Comment

30.08.17

We must ensure every STP succeeds

Niall Dickson, chief executive of the NHS Confederation, considers what else must be done to ensure all sustainability and transformation plans across the country are supported and up to scratch.

The NHS cannot continue to provide current levels of service without further national and local intervention. Without concerted action, we will see further deterioration in standards.

First there is the perennial challenge of funding – recent research from Age UK has yet again underlined the immense forthcoming challenge of older people living with long-term conditions. There will be another million people over 65 by 2020, then another 1.3 million on top of that by 2025 and a further 1.7 million by 2030, with the over-85s set to double within 20 years. We now know that the Office for Budget Responsibility projects that meeting demand would see NHS spending in England rise in real terms by around 4.5% a year.

Secondly though, alongside making the position sustainable, it needs to be transformed.

That is the underlying message of the NHS England’s Next Steps on the NHS Five Year Forward View document and, alongside most of our members, we remain committed to this vision in England.

The local sustainability and transformation partnerships (STPs) have proved challenging in many areas. In part, this is because they require leaders to set aside organisational interests in favour of the system as a whole, a challenge that is easier to describe than to deliver.

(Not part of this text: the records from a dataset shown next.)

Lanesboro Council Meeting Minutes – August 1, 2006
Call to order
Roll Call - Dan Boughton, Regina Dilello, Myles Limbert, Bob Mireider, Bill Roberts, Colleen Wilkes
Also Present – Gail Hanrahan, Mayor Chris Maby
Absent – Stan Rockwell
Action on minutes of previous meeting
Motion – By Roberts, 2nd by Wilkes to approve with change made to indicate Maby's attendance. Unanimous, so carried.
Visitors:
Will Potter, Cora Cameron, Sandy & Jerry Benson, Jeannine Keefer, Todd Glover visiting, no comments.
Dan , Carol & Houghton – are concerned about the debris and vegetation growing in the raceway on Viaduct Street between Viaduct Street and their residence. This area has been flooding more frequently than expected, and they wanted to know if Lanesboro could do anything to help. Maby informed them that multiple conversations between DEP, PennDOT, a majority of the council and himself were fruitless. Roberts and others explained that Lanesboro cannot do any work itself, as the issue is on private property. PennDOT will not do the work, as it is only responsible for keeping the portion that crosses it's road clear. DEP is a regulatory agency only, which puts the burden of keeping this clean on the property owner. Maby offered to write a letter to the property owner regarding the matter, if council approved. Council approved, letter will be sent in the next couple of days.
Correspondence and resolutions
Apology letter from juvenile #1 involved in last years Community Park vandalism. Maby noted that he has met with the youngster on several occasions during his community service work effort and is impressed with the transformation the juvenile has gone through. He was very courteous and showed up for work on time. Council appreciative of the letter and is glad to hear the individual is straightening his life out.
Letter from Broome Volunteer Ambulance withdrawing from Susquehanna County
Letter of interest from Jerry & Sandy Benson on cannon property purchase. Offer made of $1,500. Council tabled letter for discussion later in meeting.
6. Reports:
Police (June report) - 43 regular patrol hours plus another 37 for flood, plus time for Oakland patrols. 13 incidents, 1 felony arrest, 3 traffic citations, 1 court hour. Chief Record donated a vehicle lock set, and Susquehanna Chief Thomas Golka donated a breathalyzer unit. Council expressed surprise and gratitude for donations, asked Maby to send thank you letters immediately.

In parts of the country it has also been made more difficult by regulatory and accountability mechanisms that have not always been aligned. At times, regulators too often have continued to be focused on organisational rather than system performance.

In reality, the S of ‘sustainability’ can simply overwhelm the T of ‘transformation’ – just trying to keep the system afloat is difficult enough without requiring it to transform. And it is made harder still because change requires clinical and public support. In hard-pressed health economies, genuine attempts to create services based on new models of care can be viewed as nothing more than cuts designed to save money.

Investing in radical change

Following the general election, we might have hoped that local and national politicians would be more willing to back radical change; in reality, given the ongoing political uncertainty we have to accept that many politicians will be nervous about supporting the case for reform if it courts local unpopularity.

Nevertheless, we desperately need constructive engagement between politicians and communities to shape the future of local services. In exchange, the NHS will continue to show commitment to reform and to work with partners, not least in local government.

In July, the government announced an extra £325m in capital funding for a few STPs which are seen as being high-performing. However, given the Conservative manifesto commitment to £10bn of extra capital for the NHS in England, we should expect a more serious capital injection in the Budget statement later this year.

Capital is certainly needed as new and different services are developed, not least through investment in digital technology – but STPs also need transition funding to move to new models of care.

Individual STP ratings

Meanwhile, the decision to rate individual STPs should be viewed with caution. While there is a case for setting for a baseline to measure future progress, the measuring process is hardly scientific. It may make sense to incentivise those who are most advanced; the bigger challenge is to support and incentivise those in the middle of the bell curve.

The usual MO of the centre to lavish praise on those they regard as high performers, castigate those who are struggling and ignore those in the middle has never been wise. It is particularly problematic for partnerships that are at an early stage in their development. There will be good reasons why some areas are progressing more slowly and it is vital we give them the support they need, rather than point the finger.

The STP model is relatively immature and fragile – this is a time to encourage and nurture partnership working and for the centre to do all it can to support those who are seeking to foster collaboration at local level. Without it, services will continue to struggle to meet growing demand and patients will suffer. It is in everyone’s interest that every STP succeeds.

As the IPPR noted recently, STPs are “an opportunity rather than a risk for the NHS”, adding: “without these fundamental changes, it seems inevitable the NHS will remain a 20th-century system in a 21st-century world”.

FOR MORE INFORMATION
W: www.nhsconfed.org

Comments

Dr Steve Searle   30/08/2017 at 22:14

As the problem is a systemic disease it needs systemic treatment which should include active patient participation as patients should be the focus for a Transformed MGS.

Graham   13/09/2017 at 12:40

Are not STP's and ACO's simply the first steps in the pathway to dismantling the NHS and diverting massive amounts of taxpayers money to the private sector?